Deadguy will support Napalm Death on select dates of their 2026 North American tour. The band is also scheduled to perform at Milwaukee Metal Fest in June 2026.

== Musical style and influences ==
Deadguy's musical style consists of "screaming vocals [...] set to discordant guitars," and is characterized by "extremely personal" lyrical content and a "dark and somber approach." Brian Peterson, in the book Burning Fight described their sound as a blend of "metal, the caustic noise rock of groups like Today is the Day and Unsane, the experimental punk of bands like the Cows, and the innovative hardcore of Black Flag." According to Peterson, "They weren't sure how well their sound that combined hardcore, metal, noise, and rock would be received, but ultimately they didn't care – what mattered was that they were making the music they wanted to play."

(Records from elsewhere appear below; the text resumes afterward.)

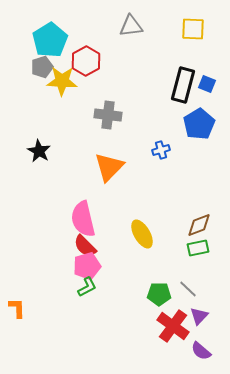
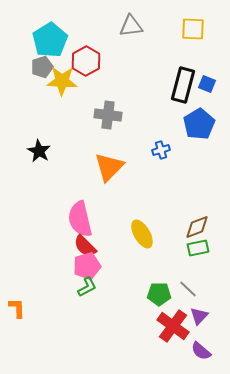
pink semicircle: moved 3 px left
brown diamond: moved 2 px left, 2 px down
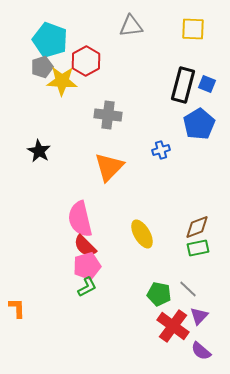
cyan pentagon: rotated 20 degrees counterclockwise
green pentagon: rotated 10 degrees clockwise
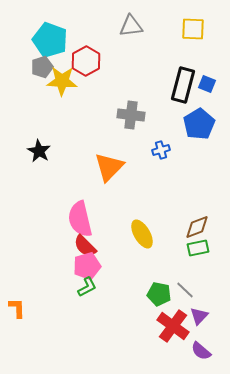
gray cross: moved 23 px right
gray line: moved 3 px left, 1 px down
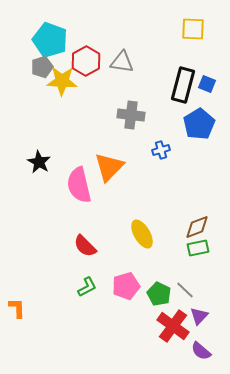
gray triangle: moved 9 px left, 36 px down; rotated 15 degrees clockwise
black star: moved 11 px down
pink semicircle: moved 1 px left, 34 px up
pink pentagon: moved 39 px right, 20 px down
green pentagon: rotated 15 degrees clockwise
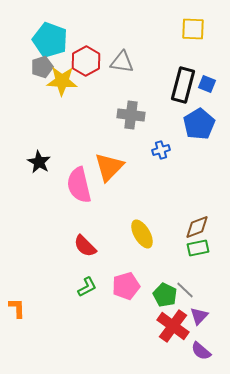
green pentagon: moved 6 px right, 1 px down
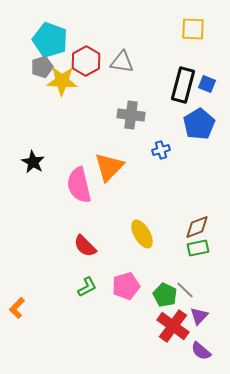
black star: moved 6 px left
orange L-shape: rotated 135 degrees counterclockwise
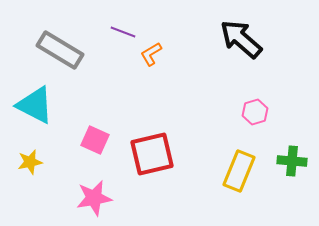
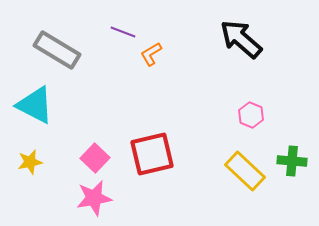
gray rectangle: moved 3 px left
pink hexagon: moved 4 px left, 3 px down; rotated 20 degrees counterclockwise
pink square: moved 18 px down; rotated 20 degrees clockwise
yellow rectangle: moved 6 px right; rotated 69 degrees counterclockwise
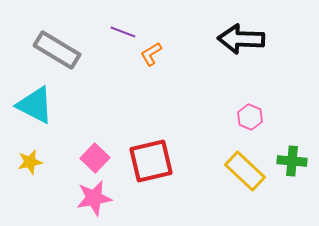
black arrow: rotated 39 degrees counterclockwise
pink hexagon: moved 1 px left, 2 px down
red square: moved 1 px left, 7 px down
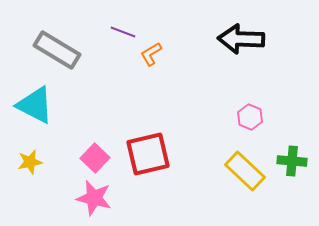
red square: moved 3 px left, 7 px up
pink star: rotated 24 degrees clockwise
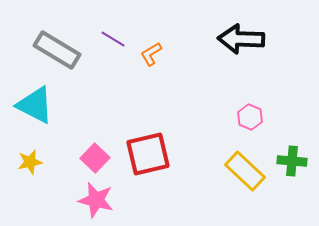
purple line: moved 10 px left, 7 px down; rotated 10 degrees clockwise
pink star: moved 2 px right, 2 px down
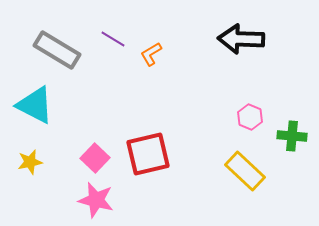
green cross: moved 25 px up
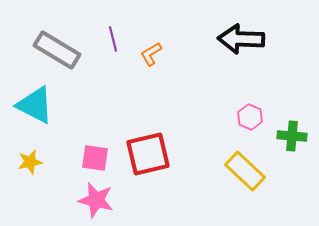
purple line: rotated 45 degrees clockwise
pink square: rotated 36 degrees counterclockwise
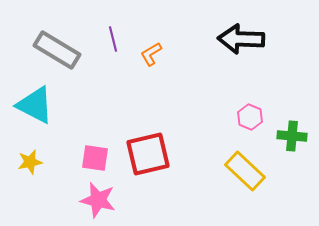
pink star: moved 2 px right
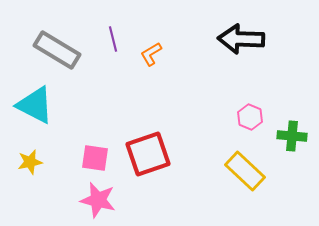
red square: rotated 6 degrees counterclockwise
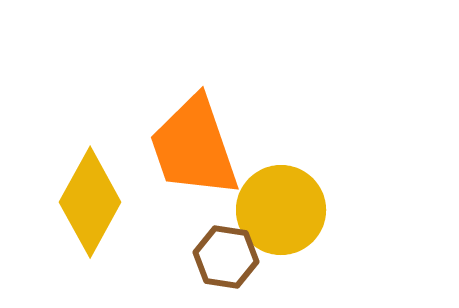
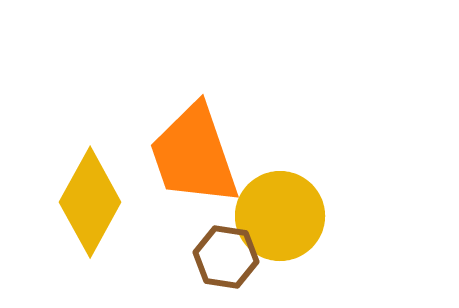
orange trapezoid: moved 8 px down
yellow circle: moved 1 px left, 6 px down
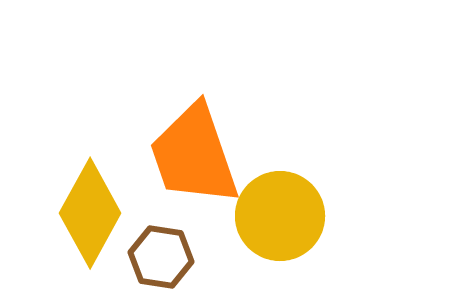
yellow diamond: moved 11 px down
brown hexagon: moved 65 px left
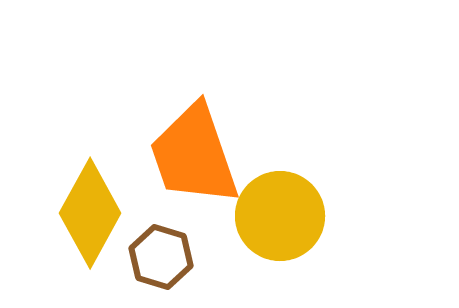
brown hexagon: rotated 8 degrees clockwise
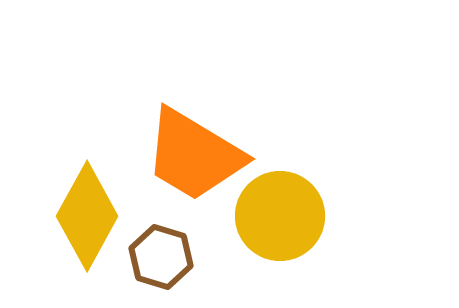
orange trapezoid: rotated 40 degrees counterclockwise
yellow diamond: moved 3 px left, 3 px down
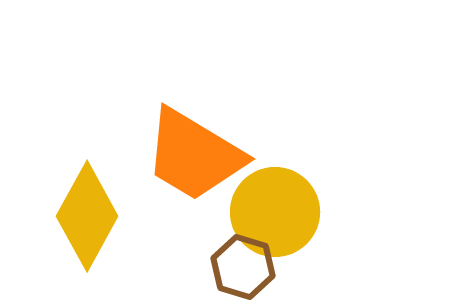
yellow circle: moved 5 px left, 4 px up
brown hexagon: moved 82 px right, 10 px down
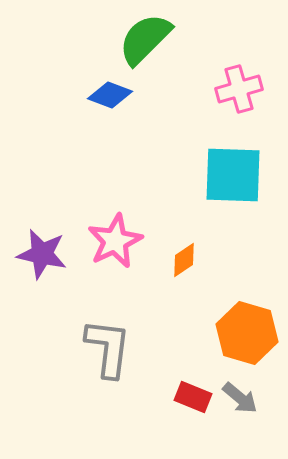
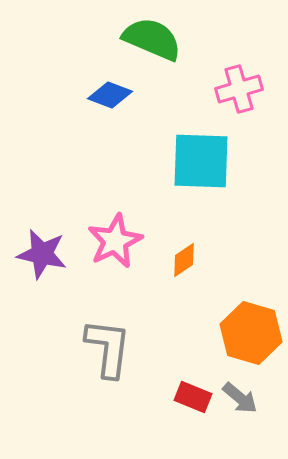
green semicircle: moved 7 px right; rotated 68 degrees clockwise
cyan square: moved 32 px left, 14 px up
orange hexagon: moved 4 px right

Deadguy was influenced by a variety of bands, including Black Flag, Black Sabbath, Unsane, Today is the Day, Misfits, Voivod, and Slayer. According to drummer Dave Rosenburg, "basically, we studied a bunch of records we liked by these amazingly heavy bands and added a bit of Black Sabbath and started to make up these parts for songs." According to vocalist Tim Singer, "We were still part of the hardcore scene, but we thought it needed a jolt – it had become formulaic and manufactured. Our music wasn't going to have a predictable mosh part that everyone stands around and waits for. We were listening to different shit and thought we might as well incorporate it into what we wanted to do. I still considered us a hardcore band though, so we worked in the same channels and had the same ethics. We just wanted to try something new."

==Members==
===Current members===
- Chris "Crispy" Corvino – guitars, backing vocals (1994–1997, 2021–present)
- Dave Rosenberg – drums (1994–1997, 2021–present)
- Tim "Swinger" Singer – lead vocals (1994–1996, 2021–present)
- Keith Huckins – guitars (1994–1996, 2021–present)
- Jim Baglino – bass (1996–1997, 2021–present)
===Former members===
- Tim "Pops" Naumann – lead vocals (1996–1997), bass (1994–1996)
- Tom Yak – guitars (1996-1997)
- “Big” Chris Pierce – guitars (1997)

==Discography==
===Studio albums===
- Fixation on a Co-Worker (Victory Records, 1995)
- Near-Death Travel Services (Relapse Records, 2025)

===Live albums===
- I Know Your Tragedy: Live at CBGBs (Hawthorne Street Records, 2000)
- Buyer's Remorse (Decibel Records, 2022)

===EPs and singles===
- White Meat 7" (Dada/Popgun Records, 1994)
- Work Ethic 7" (Engine/Blackout Records, 1994) (CD edition, featuring White Meat tracks, released in 1995)
- Screamin' with the Deadguy Quintet (Victory Records, 1996)
- Body Parts 7" (Man Alive Records, 2022)

===Other===
- Driving You Straight To Hell Bootleg (SuperNova Records, 2021)

==Documentary==
In 2021, a documentary titled Deadguy: Killing Music was released by director William Saunders and producer Nathaniel Shannon of Fourth Media. It is the first authorized documentary on the band's short-lived career and their seminal album, Fixation on a Co-Worker. The feature was an official selection at several film festivals and winner of the 2021 Vesuvius International Film Festival's Documentary Film category. Through the series of interviews and events in the creation of the film, the band members reconnected. The day after the film's premiere at Underground Arts in Philadelphia, PA, the original band members performed together live for the first time in over 20 years. Another 2021 performance, at Saint Vitus in Brooklyn, NY, was recorded and included in the on-demand streaming and blu-ray versions of the film. Shawn Macomber of Decibel describes Deadguy: Killing Music as "Wry and stylish on the surface while reveling in primal vitriol and unorthodox approaches to violence just below" and "one of the best documentaries ever, period, on extreme music, the combustible nature of the youth drawn to create it, and the subsequent better-to-have-a-full-core-nuclear-meltdown-than-fade-away art."